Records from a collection
━━━━

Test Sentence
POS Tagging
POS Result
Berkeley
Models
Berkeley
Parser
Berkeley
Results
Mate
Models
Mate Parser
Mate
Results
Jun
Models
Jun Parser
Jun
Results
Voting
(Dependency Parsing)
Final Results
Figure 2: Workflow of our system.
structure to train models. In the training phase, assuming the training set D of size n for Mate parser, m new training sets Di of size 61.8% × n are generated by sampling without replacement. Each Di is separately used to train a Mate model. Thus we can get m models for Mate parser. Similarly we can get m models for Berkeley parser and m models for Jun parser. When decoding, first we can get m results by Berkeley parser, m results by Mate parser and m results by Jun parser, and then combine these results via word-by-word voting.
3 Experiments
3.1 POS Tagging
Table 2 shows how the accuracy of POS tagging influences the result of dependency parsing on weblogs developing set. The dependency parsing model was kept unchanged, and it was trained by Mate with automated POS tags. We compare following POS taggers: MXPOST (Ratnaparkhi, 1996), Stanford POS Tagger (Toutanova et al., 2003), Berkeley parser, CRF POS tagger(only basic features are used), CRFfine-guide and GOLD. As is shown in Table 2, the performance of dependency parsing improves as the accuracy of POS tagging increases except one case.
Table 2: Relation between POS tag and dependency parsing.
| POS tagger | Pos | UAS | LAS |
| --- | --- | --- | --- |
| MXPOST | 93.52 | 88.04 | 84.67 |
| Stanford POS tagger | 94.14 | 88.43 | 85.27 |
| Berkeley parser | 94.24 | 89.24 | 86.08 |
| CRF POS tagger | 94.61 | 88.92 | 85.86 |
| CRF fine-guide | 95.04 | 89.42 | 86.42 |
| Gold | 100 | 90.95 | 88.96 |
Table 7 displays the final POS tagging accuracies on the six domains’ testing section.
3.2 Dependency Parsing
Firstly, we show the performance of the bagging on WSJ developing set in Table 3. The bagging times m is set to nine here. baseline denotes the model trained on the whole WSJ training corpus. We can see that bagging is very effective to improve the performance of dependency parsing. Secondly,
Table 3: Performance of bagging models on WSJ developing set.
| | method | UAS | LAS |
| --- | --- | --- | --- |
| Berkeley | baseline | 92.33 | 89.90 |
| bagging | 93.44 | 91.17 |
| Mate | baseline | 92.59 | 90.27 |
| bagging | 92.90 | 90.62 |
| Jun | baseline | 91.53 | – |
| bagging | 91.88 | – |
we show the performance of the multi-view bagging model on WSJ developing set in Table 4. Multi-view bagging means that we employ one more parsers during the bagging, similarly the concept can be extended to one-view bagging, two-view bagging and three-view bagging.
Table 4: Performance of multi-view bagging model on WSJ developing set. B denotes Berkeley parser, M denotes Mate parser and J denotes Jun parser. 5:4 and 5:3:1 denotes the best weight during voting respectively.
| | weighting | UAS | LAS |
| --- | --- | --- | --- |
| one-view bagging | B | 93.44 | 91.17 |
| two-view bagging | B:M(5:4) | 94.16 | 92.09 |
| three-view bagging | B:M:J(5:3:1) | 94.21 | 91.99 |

━━━━

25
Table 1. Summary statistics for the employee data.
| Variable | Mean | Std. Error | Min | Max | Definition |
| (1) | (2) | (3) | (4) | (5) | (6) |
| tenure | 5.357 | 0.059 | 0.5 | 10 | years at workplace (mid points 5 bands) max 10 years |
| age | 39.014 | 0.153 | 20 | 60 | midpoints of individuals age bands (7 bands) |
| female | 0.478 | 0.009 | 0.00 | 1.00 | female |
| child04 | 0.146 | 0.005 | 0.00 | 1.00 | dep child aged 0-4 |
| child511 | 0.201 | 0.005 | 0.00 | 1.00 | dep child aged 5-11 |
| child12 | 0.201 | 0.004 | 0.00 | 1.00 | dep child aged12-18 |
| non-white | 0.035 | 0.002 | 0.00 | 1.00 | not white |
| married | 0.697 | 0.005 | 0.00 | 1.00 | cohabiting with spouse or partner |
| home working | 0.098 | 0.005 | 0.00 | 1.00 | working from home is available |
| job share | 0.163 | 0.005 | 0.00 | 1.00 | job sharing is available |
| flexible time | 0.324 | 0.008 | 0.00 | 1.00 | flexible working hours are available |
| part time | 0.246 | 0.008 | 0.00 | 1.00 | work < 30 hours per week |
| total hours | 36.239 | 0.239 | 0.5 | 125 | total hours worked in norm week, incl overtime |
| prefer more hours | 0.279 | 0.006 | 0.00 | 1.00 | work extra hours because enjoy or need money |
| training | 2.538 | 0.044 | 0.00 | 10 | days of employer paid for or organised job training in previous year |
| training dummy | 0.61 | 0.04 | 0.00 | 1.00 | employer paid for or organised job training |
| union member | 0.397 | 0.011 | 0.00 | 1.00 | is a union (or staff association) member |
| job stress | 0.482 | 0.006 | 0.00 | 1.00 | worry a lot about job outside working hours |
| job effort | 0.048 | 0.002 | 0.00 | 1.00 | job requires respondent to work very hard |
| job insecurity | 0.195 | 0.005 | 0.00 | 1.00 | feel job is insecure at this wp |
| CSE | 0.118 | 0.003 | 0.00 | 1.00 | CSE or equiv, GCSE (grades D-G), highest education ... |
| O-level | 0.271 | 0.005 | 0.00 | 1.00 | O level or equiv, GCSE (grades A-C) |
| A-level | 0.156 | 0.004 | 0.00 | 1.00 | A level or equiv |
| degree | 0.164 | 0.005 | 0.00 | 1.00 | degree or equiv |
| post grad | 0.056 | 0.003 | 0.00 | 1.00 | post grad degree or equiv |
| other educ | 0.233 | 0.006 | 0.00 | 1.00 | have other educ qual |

━━━━

Task instructions:
Scan the records for the string "bands". Copy each line in which it appears.

Problem solution:
| tenure | 5.357 | 0.059 | 0.5 | 10 | years at workplace (mid points 5 bands) max 10 years |
| age | 39.014 | 0.153 | 20 | 60 | midpoints of individuals age bands (7 bands) |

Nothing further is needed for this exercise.